● Stored items:
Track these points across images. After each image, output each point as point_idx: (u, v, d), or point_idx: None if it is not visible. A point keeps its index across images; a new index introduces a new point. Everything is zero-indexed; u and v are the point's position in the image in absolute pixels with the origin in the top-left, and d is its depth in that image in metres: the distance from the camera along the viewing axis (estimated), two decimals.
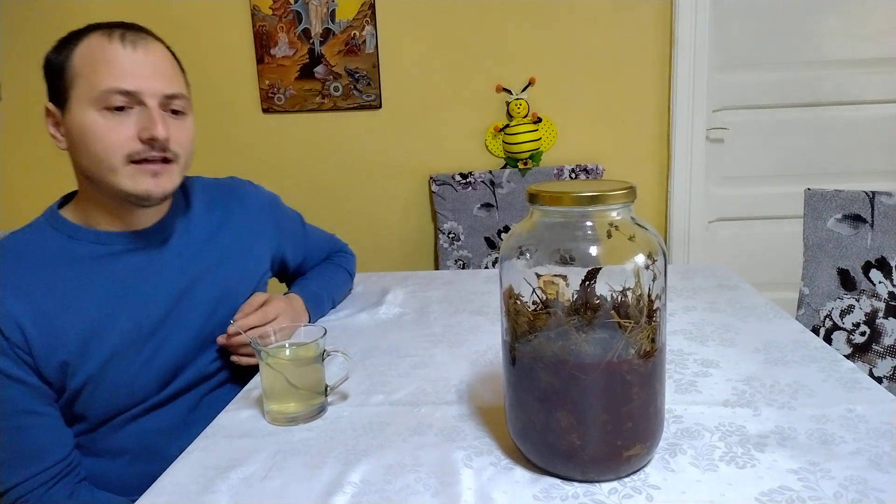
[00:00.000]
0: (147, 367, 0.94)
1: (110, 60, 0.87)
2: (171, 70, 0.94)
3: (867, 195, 1.34)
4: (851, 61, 2.05)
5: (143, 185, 0.90)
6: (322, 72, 2.13)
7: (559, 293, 0.64)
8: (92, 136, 0.87)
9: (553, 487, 0.66)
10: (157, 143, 0.88)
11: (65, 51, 0.90)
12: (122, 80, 0.87)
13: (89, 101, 0.87)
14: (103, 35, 0.89)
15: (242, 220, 1.11)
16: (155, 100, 0.89)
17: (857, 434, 0.72)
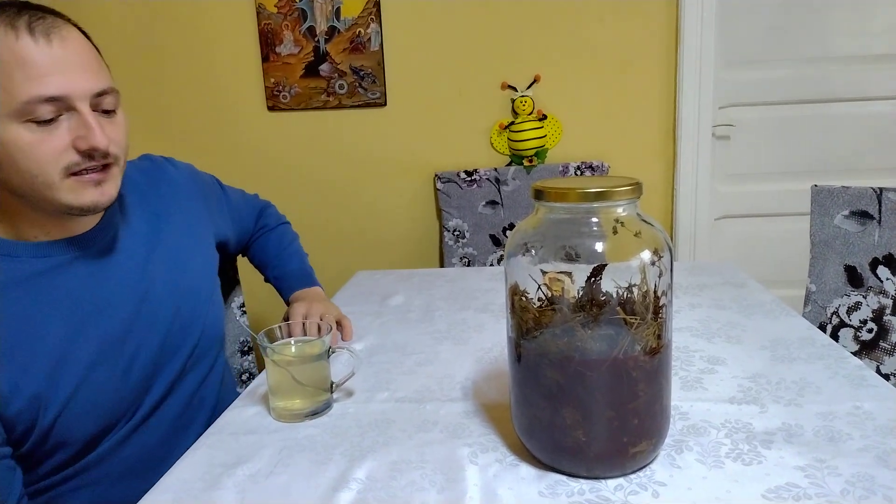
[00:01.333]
0: (124, 378, 0.87)
1: (25, 62, 0.74)
2: (94, 60, 0.81)
3: (875, 191, 1.33)
4: (858, 57, 2.03)
5: (88, 196, 0.80)
6: (327, 70, 2.13)
7: (565, 290, 0.64)
8: (20, 154, 0.75)
9: (559, 484, 0.65)
10: (97, 152, 0.78)
11: None
12: (44, 85, 0.74)
13: (9, 114, 0.74)
14: (6, 27, 0.74)
15: (178, 206, 1.03)
16: (85, 102, 0.78)
17: (864, 431, 0.71)
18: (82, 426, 0.83)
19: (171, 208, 1.01)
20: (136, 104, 2.18)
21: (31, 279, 0.81)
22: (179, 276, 0.97)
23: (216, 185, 1.19)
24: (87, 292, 0.85)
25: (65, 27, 0.78)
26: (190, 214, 1.04)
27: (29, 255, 0.82)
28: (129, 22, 2.12)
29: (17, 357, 0.78)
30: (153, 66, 2.15)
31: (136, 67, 2.16)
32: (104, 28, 2.13)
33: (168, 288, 0.95)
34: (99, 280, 0.87)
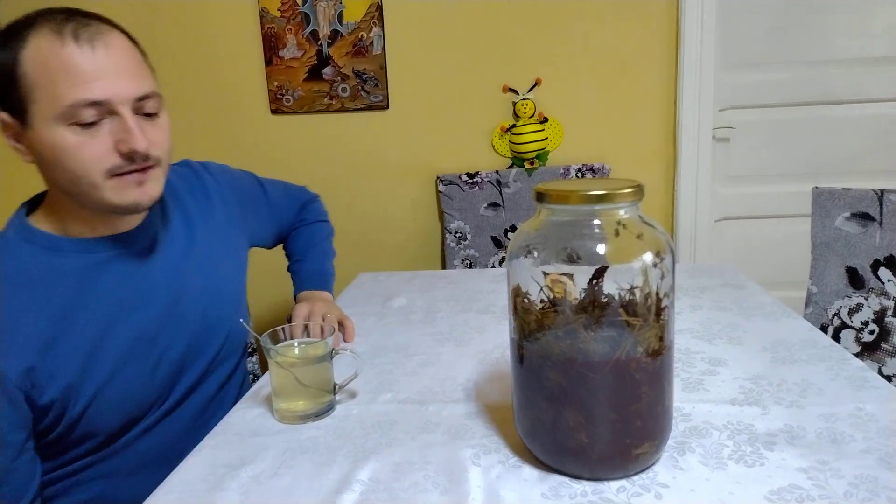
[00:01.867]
0: (151, 375, 0.91)
1: (69, 68, 0.77)
2: (137, 66, 0.84)
3: (876, 193, 1.33)
4: (858, 59, 2.03)
5: (130, 196, 0.83)
6: (330, 73, 2.14)
7: (567, 292, 0.64)
8: (65, 155, 0.79)
9: (561, 486, 0.66)
10: (137, 154, 0.81)
11: (11, 50, 0.78)
12: (88, 90, 0.77)
13: (55, 117, 0.77)
14: (53, 34, 0.77)
15: (212, 213, 1.06)
16: (127, 106, 0.81)
17: (866, 433, 0.72)
18: (108, 418, 0.87)
19: (206, 215, 1.05)
20: None
21: (74, 274, 0.85)
22: (210, 281, 1.00)
23: (255, 186, 1.21)
24: (125, 290, 0.89)
25: (109, 33, 0.82)
26: (223, 221, 1.08)
27: (73, 250, 0.86)
28: (132, 25, 2.12)
29: (55, 347, 0.81)
30: (156, 69, 2.16)
31: None
32: None
33: (198, 291, 0.98)
34: (137, 279, 0.91)
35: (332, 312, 1.13)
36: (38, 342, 0.80)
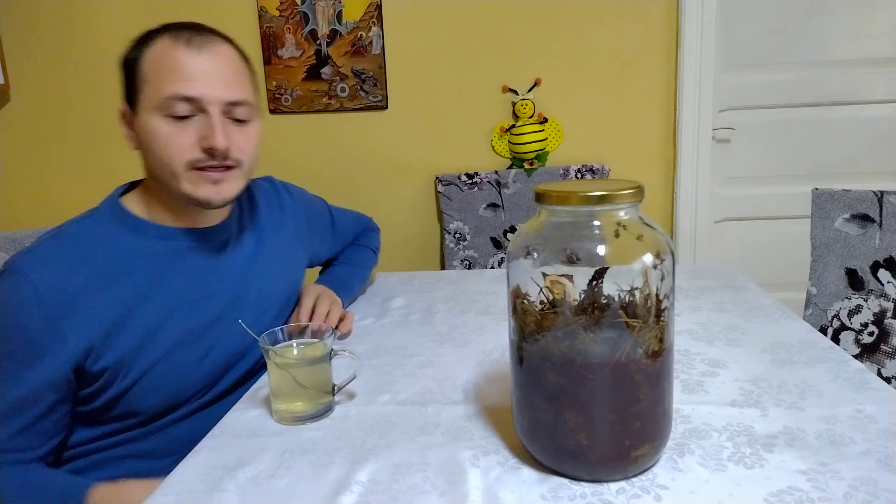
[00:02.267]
0: (197, 366, 0.95)
1: (175, 66, 0.87)
2: (236, 76, 0.92)
3: (875, 195, 1.33)
4: (858, 61, 2.04)
5: (204, 191, 0.91)
6: (329, 73, 2.13)
7: (566, 293, 0.64)
8: (156, 142, 0.88)
9: (561, 487, 0.65)
10: (216, 152, 0.89)
11: (136, 51, 0.91)
12: (185, 86, 0.87)
13: (154, 106, 0.88)
14: (171, 38, 0.89)
15: (283, 229, 1.13)
16: (217, 107, 0.89)
17: (866, 435, 0.71)
18: (150, 399, 0.92)
19: (278, 229, 1.12)
20: None
21: (153, 257, 0.93)
22: (268, 290, 1.07)
23: (325, 212, 1.30)
24: (193, 282, 0.95)
25: (220, 45, 0.91)
26: (292, 238, 1.15)
27: (155, 234, 0.94)
28: (130, 24, 2.13)
29: (120, 324, 0.88)
30: None
31: None
32: (105, 31, 2.14)
33: (257, 297, 1.04)
34: (205, 273, 0.97)
35: (337, 305, 1.16)
36: (107, 316, 0.87)
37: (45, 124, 2.23)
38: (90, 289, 0.86)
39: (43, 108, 2.21)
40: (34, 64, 2.18)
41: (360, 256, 1.37)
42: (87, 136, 2.22)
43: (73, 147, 2.23)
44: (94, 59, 2.17)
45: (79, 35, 2.16)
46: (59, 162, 2.24)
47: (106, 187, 2.40)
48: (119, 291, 0.88)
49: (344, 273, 1.29)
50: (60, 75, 2.19)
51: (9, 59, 2.17)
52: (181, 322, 0.93)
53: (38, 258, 0.86)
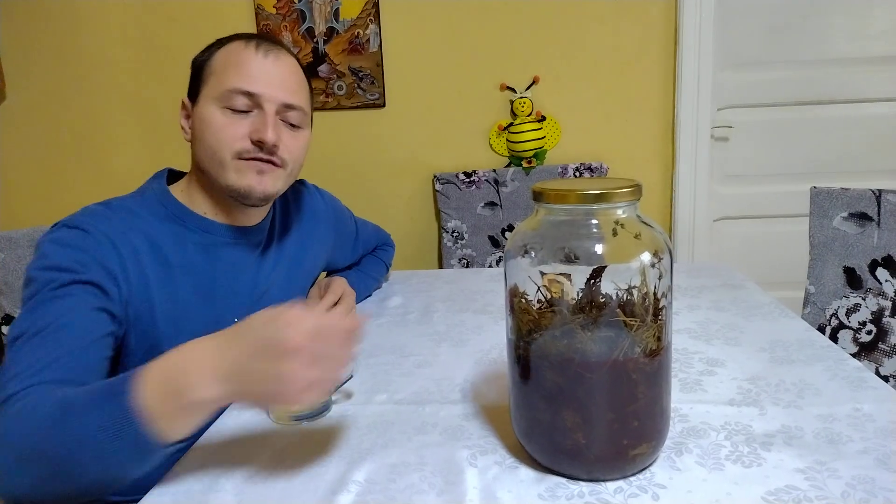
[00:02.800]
0: None
1: (241, 63, 0.93)
2: (295, 84, 0.97)
3: (874, 193, 1.33)
4: (856, 59, 2.04)
5: (247, 180, 0.93)
6: (326, 71, 2.13)
7: (564, 292, 0.63)
8: (209, 130, 0.92)
9: (558, 486, 0.65)
10: (264, 145, 0.92)
11: (208, 53, 0.97)
12: (247, 82, 0.92)
13: (215, 97, 0.92)
14: (243, 42, 0.95)
15: (311, 232, 1.17)
16: (273, 106, 0.93)
17: (864, 433, 0.71)
18: None
19: (306, 232, 1.16)
20: (133, 104, 2.18)
21: (189, 246, 0.95)
22: (289, 288, 1.10)
23: (351, 222, 1.34)
24: (224, 279, 0.98)
25: (286, 55, 0.97)
26: (317, 241, 1.19)
27: (196, 226, 0.96)
28: (127, 22, 2.12)
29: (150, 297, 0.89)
30: (151, 66, 2.15)
31: (133, 68, 2.15)
32: (103, 29, 2.13)
33: (279, 294, 1.06)
34: (236, 271, 1.00)
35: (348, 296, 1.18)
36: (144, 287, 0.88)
37: (43, 123, 2.22)
38: (139, 252, 0.88)
39: (40, 106, 2.21)
40: (31, 62, 2.18)
41: (374, 268, 1.40)
42: (85, 135, 2.22)
43: (70, 145, 2.22)
44: (91, 57, 2.16)
45: (76, 34, 2.15)
46: (56, 160, 2.23)
47: (103, 185, 2.39)
48: (159, 270, 0.90)
49: (356, 279, 1.30)
50: (57, 74, 2.18)
51: (5, 58, 2.17)
52: (206, 315, 0.94)
53: (91, 214, 0.88)
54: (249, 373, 0.63)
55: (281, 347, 0.61)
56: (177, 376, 0.64)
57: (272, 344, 0.62)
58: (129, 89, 2.17)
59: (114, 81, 2.18)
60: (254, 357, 0.63)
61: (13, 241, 1.42)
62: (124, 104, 2.19)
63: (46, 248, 0.83)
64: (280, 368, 0.61)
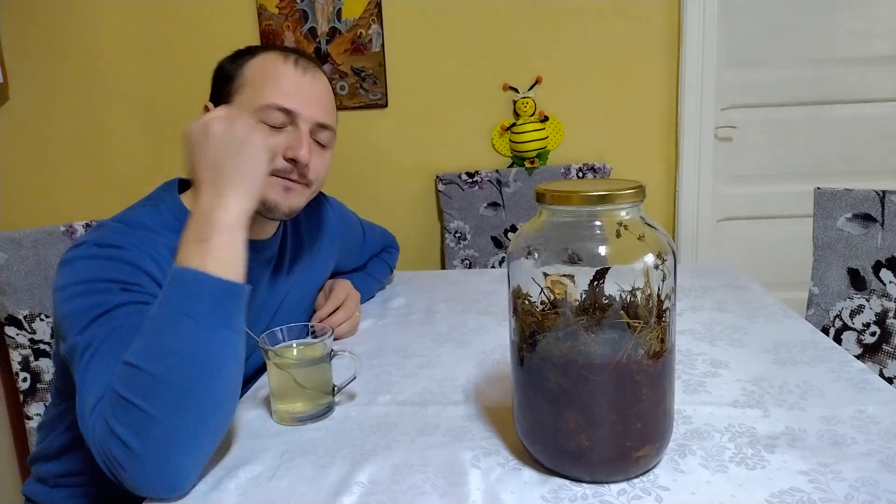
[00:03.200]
0: None
1: (279, 78, 0.92)
2: (329, 103, 0.98)
3: (878, 194, 1.33)
4: (861, 59, 2.03)
5: (273, 195, 0.93)
6: (328, 71, 2.13)
7: (567, 293, 0.63)
8: None
9: (561, 488, 0.65)
10: (298, 164, 0.92)
11: (239, 60, 0.95)
12: (286, 99, 0.91)
13: (251, 110, 0.90)
14: (279, 55, 0.94)
15: (320, 241, 1.17)
16: (308, 125, 0.93)
17: (868, 435, 0.71)
18: None
19: (317, 243, 1.16)
20: (136, 105, 2.18)
21: None
22: (301, 300, 1.12)
23: (358, 228, 1.34)
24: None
25: (322, 75, 0.98)
26: (326, 250, 1.19)
27: None
28: (129, 22, 2.13)
29: None
30: (153, 66, 2.15)
31: (135, 68, 2.16)
32: (105, 29, 2.14)
33: (290, 307, 1.08)
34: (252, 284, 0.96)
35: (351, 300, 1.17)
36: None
37: (45, 123, 2.22)
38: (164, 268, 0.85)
39: (42, 107, 2.21)
40: (34, 63, 2.18)
41: (379, 271, 1.40)
42: (87, 136, 2.22)
43: (72, 146, 2.23)
44: (93, 58, 2.17)
45: (78, 34, 2.15)
46: (58, 161, 2.23)
47: (106, 186, 2.39)
48: None
49: (360, 281, 1.30)
50: (60, 74, 2.18)
51: (8, 58, 2.17)
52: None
53: (114, 232, 0.86)
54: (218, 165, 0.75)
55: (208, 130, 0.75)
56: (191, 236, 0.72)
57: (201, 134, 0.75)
58: (132, 90, 2.17)
59: (116, 82, 2.18)
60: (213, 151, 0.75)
61: (16, 242, 1.43)
62: (127, 105, 2.19)
63: (85, 263, 0.81)
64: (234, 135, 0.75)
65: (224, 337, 0.69)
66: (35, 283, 1.45)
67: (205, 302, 0.68)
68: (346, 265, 1.32)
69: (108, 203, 2.22)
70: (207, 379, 0.67)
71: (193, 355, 0.67)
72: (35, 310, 1.46)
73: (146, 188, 1.02)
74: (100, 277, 0.79)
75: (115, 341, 0.73)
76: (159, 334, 0.68)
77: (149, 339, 0.68)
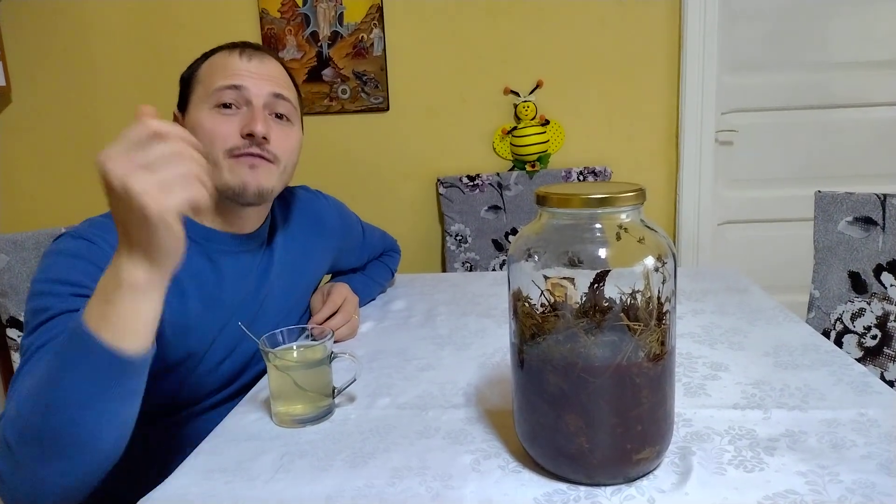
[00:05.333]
0: (216, 369, 0.98)
1: (227, 67, 0.95)
2: (281, 76, 0.99)
3: (878, 197, 1.33)
4: (861, 63, 2.03)
5: (241, 176, 0.93)
6: (330, 74, 2.13)
7: (567, 296, 0.63)
8: (201, 131, 0.92)
9: (561, 492, 0.65)
10: (254, 138, 0.92)
11: (195, 66, 0.99)
12: (233, 78, 0.93)
13: (203, 99, 0.93)
14: (227, 51, 0.97)
15: (314, 238, 1.16)
16: (260, 99, 0.94)
17: (868, 438, 0.71)
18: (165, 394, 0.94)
19: (308, 236, 1.15)
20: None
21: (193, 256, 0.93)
22: (290, 293, 1.10)
23: (358, 227, 1.33)
24: (227, 287, 0.98)
25: (269, 59, 0.98)
26: (321, 246, 1.18)
27: (198, 235, 0.95)
28: (131, 26, 2.13)
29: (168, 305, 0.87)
30: (155, 70, 2.16)
31: (137, 71, 2.16)
32: (107, 33, 2.14)
33: (280, 299, 1.07)
34: (237, 277, 1.00)
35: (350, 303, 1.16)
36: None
37: (47, 126, 2.23)
38: None
39: (44, 109, 2.22)
40: (36, 66, 2.19)
41: (379, 273, 1.39)
42: (89, 138, 2.22)
43: (75, 149, 2.23)
44: (95, 60, 2.17)
45: (81, 38, 2.16)
46: (60, 163, 2.24)
47: None
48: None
49: (359, 283, 1.29)
50: (62, 78, 2.19)
51: (11, 61, 2.18)
52: (210, 324, 0.95)
53: (97, 226, 0.88)
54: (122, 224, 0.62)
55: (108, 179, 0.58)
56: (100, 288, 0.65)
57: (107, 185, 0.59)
58: (134, 93, 2.18)
59: (119, 85, 2.19)
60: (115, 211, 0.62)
61: (18, 244, 1.43)
62: (129, 108, 2.19)
63: (52, 259, 0.83)
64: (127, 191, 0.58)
65: (100, 407, 0.64)
66: None
67: (86, 368, 0.63)
68: (345, 265, 1.31)
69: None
70: (77, 443, 0.64)
71: (66, 414, 0.63)
72: None
73: None
74: (56, 278, 0.80)
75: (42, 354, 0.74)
76: (45, 384, 0.65)
77: (36, 383, 0.66)
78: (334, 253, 1.24)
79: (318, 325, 1.06)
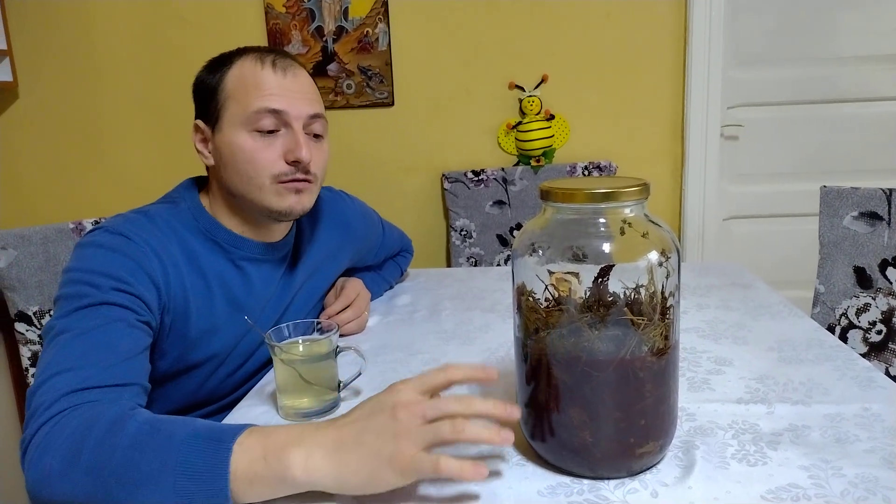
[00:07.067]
0: (236, 371, 1.01)
1: (261, 84, 0.92)
2: (313, 93, 0.98)
3: (884, 192, 1.32)
4: (868, 57, 2.02)
5: (287, 202, 0.94)
6: (335, 69, 2.14)
7: (572, 290, 0.64)
8: (242, 157, 0.92)
9: (565, 485, 0.66)
10: (300, 164, 0.93)
11: (218, 73, 0.95)
12: (271, 101, 0.91)
13: (241, 122, 0.92)
14: (256, 60, 0.94)
15: (337, 238, 1.17)
16: (300, 122, 0.93)
17: (872, 433, 0.71)
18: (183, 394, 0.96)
19: (333, 239, 1.16)
20: (144, 104, 2.19)
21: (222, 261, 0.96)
22: (312, 298, 1.13)
23: (378, 226, 1.34)
24: (253, 294, 0.99)
25: (299, 69, 0.97)
26: (344, 248, 1.19)
27: (227, 242, 0.97)
28: (137, 22, 2.14)
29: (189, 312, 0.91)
30: (161, 66, 2.16)
31: (143, 67, 2.17)
32: (112, 29, 2.15)
33: (303, 305, 1.10)
34: (263, 285, 1.01)
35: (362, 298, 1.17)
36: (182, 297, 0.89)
37: (54, 122, 2.24)
38: (179, 262, 0.90)
39: (51, 106, 2.23)
40: (43, 62, 2.20)
41: (391, 273, 1.40)
42: (96, 134, 2.23)
43: (81, 145, 2.24)
44: (102, 57, 2.18)
45: (87, 34, 2.17)
46: (67, 159, 2.25)
47: (114, 184, 2.41)
48: (196, 281, 0.92)
49: (372, 280, 1.30)
50: (69, 74, 2.20)
51: (18, 58, 2.18)
52: (234, 330, 0.97)
53: (131, 222, 0.88)
54: (361, 433, 0.61)
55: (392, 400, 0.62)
56: (275, 448, 0.61)
57: (385, 400, 0.63)
58: (140, 89, 2.19)
59: (125, 81, 2.19)
60: (369, 417, 0.62)
61: (25, 239, 1.44)
62: (135, 104, 2.20)
63: (91, 251, 0.84)
64: (397, 417, 0.60)
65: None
66: (44, 280, 1.46)
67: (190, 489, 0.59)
68: (361, 263, 1.32)
69: (116, 201, 2.23)
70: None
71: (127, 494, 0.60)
72: (44, 306, 1.47)
73: (153, 186, 1.03)
74: (97, 270, 0.81)
75: (83, 340, 0.74)
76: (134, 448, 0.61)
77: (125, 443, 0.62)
78: (355, 254, 1.25)
79: (327, 320, 1.07)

● WHAT TO DO: Without the pictures, give again exactly the lines above starting at the line containing "62: (124, 104, 2.19)" and ending at the line containing "77: (149, 339, 0.68)".

● REPLY TO THE TASK:
62: (124, 104, 2.19)
63: (46, 248, 0.83)
64: (280, 368, 0.61)
[00:03.200]
0: None
1: (279, 78, 0.92)
2: (329, 103, 0.98)
3: (878, 194, 1.33)
4: (861, 59, 2.03)
5: (273, 195, 0.93)
6: (328, 71, 2.13)
7: (567, 293, 0.63)
8: None
9: (561, 488, 0.65)
10: (298, 164, 0.92)
11: (239, 60, 0.95)
12: (286, 99, 0.91)
13: (251, 110, 0.90)
14: (279, 55, 0.94)
15: (320, 241, 1.17)
16: (308, 125, 0.93)
17: (868, 435, 0.71)
18: None
19: (317, 243, 1.16)
20: (136, 105, 2.18)
21: None
22: (301, 300, 1.12)
23: (358, 228, 1.34)
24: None
25: (322, 75, 0.98)
26: (326, 250, 1.19)
27: None
28: (129, 22, 2.13)
29: None
30: (153, 66, 2.15)
31: (135, 68, 2.16)
32: (105, 29, 2.14)
33: (290, 307, 1.08)
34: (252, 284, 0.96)
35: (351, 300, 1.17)
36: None
37: (45, 123, 2.22)
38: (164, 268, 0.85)
39: (42, 107, 2.21)
40: (34, 63, 2.18)
41: (379, 271, 1.40)
42: (87, 136, 2.22)
43: (72, 146, 2.23)
44: (93, 58, 2.17)
45: (78, 34, 2.15)
46: (58, 161, 2.23)
47: (106, 186, 2.39)
48: None
49: (360, 281, 1.30)
50: (60, 74, 2.18)
51: (8, 58, 2.17)
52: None
53: (114, 232, 0.86)
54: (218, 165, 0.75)
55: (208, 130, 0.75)
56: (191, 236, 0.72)
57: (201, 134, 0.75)
58: (132, 90, 2.17)
59: (116, 82, 2.18)
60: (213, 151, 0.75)
61: (16, 242, 1.43)
62: (127, 105, 2.19)
63: (85, 263, 0.81)
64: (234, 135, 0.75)
65: (224, 337, 0.69)
66: (35, 283, 1.45)
67: (205, 302, 0.68)
68: (346, 265, 1.32)
69: (108, 203, 2.22)
70: (207, 379, 0.67)
71: (193, 355, 0.67)
72: (35, 310, 1.46)
73: (146, 188, 1.02)
74: (100, 277, 0.79)
75: (115, 341, 0.73)
76: (159, 334, 0.68)
77: (149, 339, 0.68)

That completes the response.